» Sıra sizde
Naci Ağbal'ın TCMB başkanlığına atanmasını konu alan aşağıdaki metinde "Ağbal başkanlığında piyasalarda" sözcükleriyle başlayıp "değer kazanmış oldu." sözcükleriyle biten bölümü hiçbir değişiklik yapmadan aynen yazın.

» Gösterilen metin
***

7 Kasım cumartesi günü, 64. ve 65. Hükümetlerde Maliye Bakanlığı yapmış olan ve hali hazırda Cumhurbaşkanlığı Strateji ve Bütçe Başkanı görevini görevini yürüten Naci Ağbal, beklenmedik bir karar ile TCMB başkanlığına atandı. 9 Kasım günü görevine başlayan Ağbal’ın atmış olduğu adımlar piyasa tarafından oldukça olumlu karşılandı.
Ağbal başkanlığında piyasalarda olumlu bir hava görülüyor
9 Kasım'dan bugüne, Türkiye’nin CDS risk primi 550 puandan 325 puan seviyesine geriledi. Bu sayede Türkiye’nin dolar bazında borçlanma maliyetinde önemli bir düşüş yaşanmış oldu. CDS primi, küresel piyasa aktörlerinin ülke ekonomisindeki genel görünümü hakkında görüşlerini belirten önemli bir gösterge. CDS primlerinin hızlı bir şekilde düşmesi, piyasa aktörlerinin Ağbal yönetimindeki para politikasından umutlu olduğunu gösteriyor.
Bu süreçte, küresel bazda dolara karşı en iyi performans gösteren para birimi Türk Lirası oldu. USD/TRY kurunda 8,52 seviyesinin görülmesiyle tarihi rekorunu yenileyen Türk Lirası, 7,65 seviyesine düştü. Böylelikle TL, dolar karşısında %11 değer kazanmış oldu.

***

» Veri kümesi içeriği
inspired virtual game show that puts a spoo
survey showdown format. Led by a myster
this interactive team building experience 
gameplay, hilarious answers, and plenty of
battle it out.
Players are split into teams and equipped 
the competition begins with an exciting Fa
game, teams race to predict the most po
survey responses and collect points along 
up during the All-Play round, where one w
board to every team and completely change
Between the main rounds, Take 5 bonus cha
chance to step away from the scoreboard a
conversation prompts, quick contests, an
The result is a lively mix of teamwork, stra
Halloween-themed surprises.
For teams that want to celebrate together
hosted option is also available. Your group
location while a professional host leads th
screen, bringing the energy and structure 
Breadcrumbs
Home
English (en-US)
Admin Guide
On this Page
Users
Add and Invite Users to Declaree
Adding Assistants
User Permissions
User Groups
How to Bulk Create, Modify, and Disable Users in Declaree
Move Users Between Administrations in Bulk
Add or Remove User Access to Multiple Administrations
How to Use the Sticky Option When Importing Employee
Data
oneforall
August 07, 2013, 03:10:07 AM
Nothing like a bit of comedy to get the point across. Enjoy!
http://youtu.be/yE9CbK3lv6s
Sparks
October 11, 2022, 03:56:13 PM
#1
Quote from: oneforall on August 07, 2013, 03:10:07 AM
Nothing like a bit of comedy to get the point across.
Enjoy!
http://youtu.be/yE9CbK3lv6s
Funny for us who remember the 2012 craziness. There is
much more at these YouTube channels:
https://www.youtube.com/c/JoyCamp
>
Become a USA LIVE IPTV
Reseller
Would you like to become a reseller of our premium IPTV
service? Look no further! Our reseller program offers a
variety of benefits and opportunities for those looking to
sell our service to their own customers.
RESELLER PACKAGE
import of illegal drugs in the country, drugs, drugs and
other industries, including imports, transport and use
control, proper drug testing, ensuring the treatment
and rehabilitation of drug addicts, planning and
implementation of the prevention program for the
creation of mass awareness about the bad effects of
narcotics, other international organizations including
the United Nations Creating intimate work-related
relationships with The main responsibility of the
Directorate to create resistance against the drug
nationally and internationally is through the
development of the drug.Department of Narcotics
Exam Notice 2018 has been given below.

***

» Yanıt aşağıda
Ağbal başkanlığında piyasalarda olumlu bir hava görülüyor
9 Kasım'dan bugüne, Türkiye’nin CDS risk primi 550 puandan 325 puan seviyesine geriledi. Bu sayede Türkiye’nin dolar bazında borçlanma maliyetinde önemli bir düşüş yaşanmış oldu. CDS primi, küresel piyasa aktörlerinin ülke ekonomisindeki genel görünümü hakkında görüşlerini belirten önemli bir gösterge. CDS primlerinin hızlı bir şekilde düşmesi, piyasa aktörlerinin Ağbal yönetimindeki para politikasından umutlu olduğunu gösteriyor.
Bu süreçte, küresel bazda dolara karşı en iyi performans gösteren para birimi Türk Lirası oldu. USD/TRY kurunda 8,52 seviyesinin görülmesiyle tarihi rekorunu yenileyen Türk Lirası, 7,65 seviyesine düştü. Böylelikle TL, dolar karşısında %11 değer kazanmış oldu.